Group items however makes the most sense for your needs. Here are some ideas to get you started:

  • Tack cleaning supplies
  • Boots and wraps (not shipping wraps, though, as you most likely don’t use them regularly enough to warrant them taking up precious box space)
  • Smaller rider-related items (spurs, gloves, hairnet, sunscreen)
  • First aid kit (human and horses)

Corralling spray bottles can be a bit harder (and really, WHY do we have so many?!), depending on the height of your trunk.
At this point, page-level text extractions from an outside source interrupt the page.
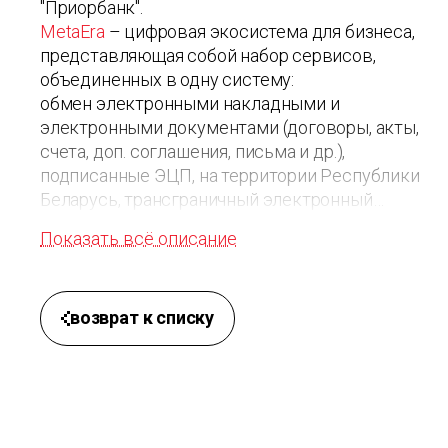
"Приорбанк".
MetaEra
– цифровая экосистема для бизнеса,
представляющая собой набор сервисов,
объединенных в одну систему:
обмен электронными накладными и
электронными документами (договоры, акты,
счета, доп. соглашения, письма и др.),
подписанные ЭЦП, на территории Республики
Беларусь, трансграничный электронный
документооборот (включая эТТН) с Россией и
Показать всё описание
Казахстаном; электронный документооборот с
интеграционные модули
контрагентами;
1С;
онлайн консультации юриста, бухгалтера и
возврат к списку
кадрового специалиста;
проверка контрагентов
по УНП или наименованию;
онлайн медиация
(возможность быстрого и доступного
разрешения споров между компаниями с
помощью профессионального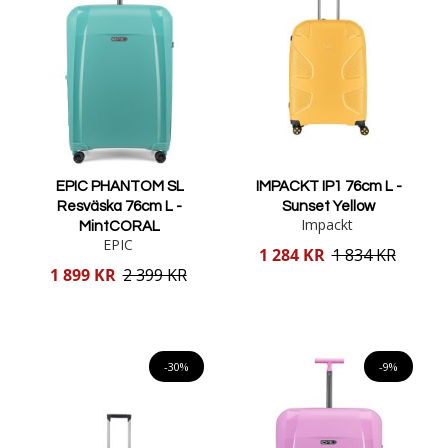
EPIC PHANTOM SL
IMPACKT IP1 76cm L -
Resväska 76cm L -
Sunset Yellow
Impackt
MintCORAL
EPIC
Reducerat
1 284 KR
1 834 KR
pris
Reducerat
1 899 KR
2 399 KR
pris
Lägg i varukorgen
Lägg i varukorgen
-30%
-9%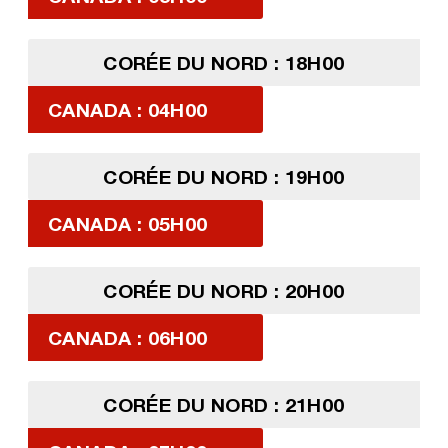
CORÉE DU NORD : 18H00
CANADA : 04H00
CORÉE DU NORD : 19H00
CANADA : 05H00
CORÉE DU NORD : 20H00
CANADA : 06H00
CORÉE DU NORD : 21H00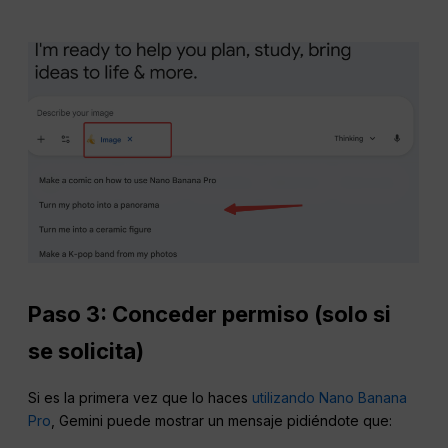
Paso 3: Conceder permiso (solo si
se solicita)
Si es la primera vez que lo haces
utilizando Nano Banana
Pro
, Gemini puede mostrar un mensaje pidiéndote que:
Many people have a separate grooming tote that they use specifically for daily-use brushes (now is a good time to clean them, too!) and sprays. You can use a grooming tote specifically for this purpose, or use something like a milk crate, which prevents these items from tipping over.

While you’re in the throes of deep cleaning, don’t forget to check expiration dates on items like medications and supplements (if you store them in your trunk) and refill or throw away any empty product containers.

Storage Solutions

Remember that you don’t have to buy all new containers to complete your storage scheme; many household items come in containers that can be repurposed—lunch meat containers can store spurs and hairnets; large coffee tins can store treats. Shoe organizers are perfect for holding bottles and grooming products in a tack locker.

If you do choose to buy storage items for your tack box or locker, be sure you know the measurements of how deep, high and wide your space is so you ensure that what you buy will fit. Also keep in mind that soft-sided containers have a bit more “give,” making the squishier than their hard-sided counterparts.

Once everything is clean, you can begin to repack your trunk or locker, making sure you put the most-used items on top, where they are easily accessible.